Objective: In clinical trials, the efficacy and safety of the oral direct thrombin inhibitor ximelagatran have been evaluated in the prevention or treatment of thromboembolic conditions known to have high morbidity and mortality. In these studies, raised aminotransferase levels were observed during long-term use (>35 days). The aim of this analysis is to review the data regarding these hepatic findings in the long-term trials of ximelagatran.
Patients and methods: The prospective analysis included 6948 patients randomised to ximelagatran and 6230 patients randomised to comparator (warfarin, low-molecular weight heparin followed by warfarin or placebo). Of these, 6931 patients received ximelagatran for a mean of 357 days and 6216 patients received comparator for a mean of 389 days. An algorithm was developed for frequent testing of hepatic enzyme levels. A panel of four hepatologists analysed all cases of potential concern with regard to causal relation to ximelagatran treatment using an established evaluation tool (Roussel Uclaf Causality Assessment Method [RUCAM]).
Results: An elevated alanine aminotransferase (ALT) level of >3 x the upper limit of normal (ULN) was found in 7.9% of patients in the ximelagatran group versus 1.2% in the comparator group. The increase in ALT level occurred 1-6 months after initiation of therapy and data were available to confirm recovery of the ALT level to <2 x ULN in 96% of patients, whether they continued to receive ximelagatran or not. There was some variability in the incidence of ALT level elevation between indications, those with simultaneous acute illnesses (acute myocardial infarction or venous thromboembolism) having higher incidences. Combined elevations of ALT level of >3 x ULN and total bilirubin level of >2 x ULN (within 1 month of the ALT elevation), regardless of aetiology, were infrequent, occurring in 37 patients (0.5%) treated with ximelagatran, of whom one sustained a severe hepatic illness that appeared to be resolving when the patient died from a gastrointestinal haemorrhage. No death was observed directly related to hepatic failure caused by ximelagatran.

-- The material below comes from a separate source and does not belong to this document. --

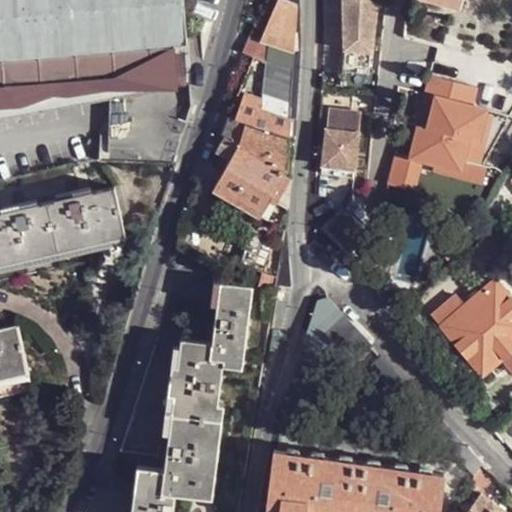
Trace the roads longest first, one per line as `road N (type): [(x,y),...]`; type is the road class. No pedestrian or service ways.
road 1 (residential): [(71,511),(116,411),(234,0)]
road 2 (residential): [(511,481),(322,275),(298,264)]
road 3 (residential): [(298,264),(306,0)]
road 4 (residential): [(247,511),(295,316),(298,264)]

Conclusion: Treatment with ximelagatran has been associated with mainly asymptomatic elevation of ALT levels in a mean of 7.9% of patients in the long-term clinical trial programme and nearly all of the cases occurred within the first 6 months of therapy. Rare symptomatic cases have been observed. An algorithm has been developed for testing ALT to ensure appropriate management of patients with elevated ALT levels. Regular ALT testing should allow the clinical benefits of ximelagatran to reach the widest population of patients while minimising the risk of hepatic adverse effects.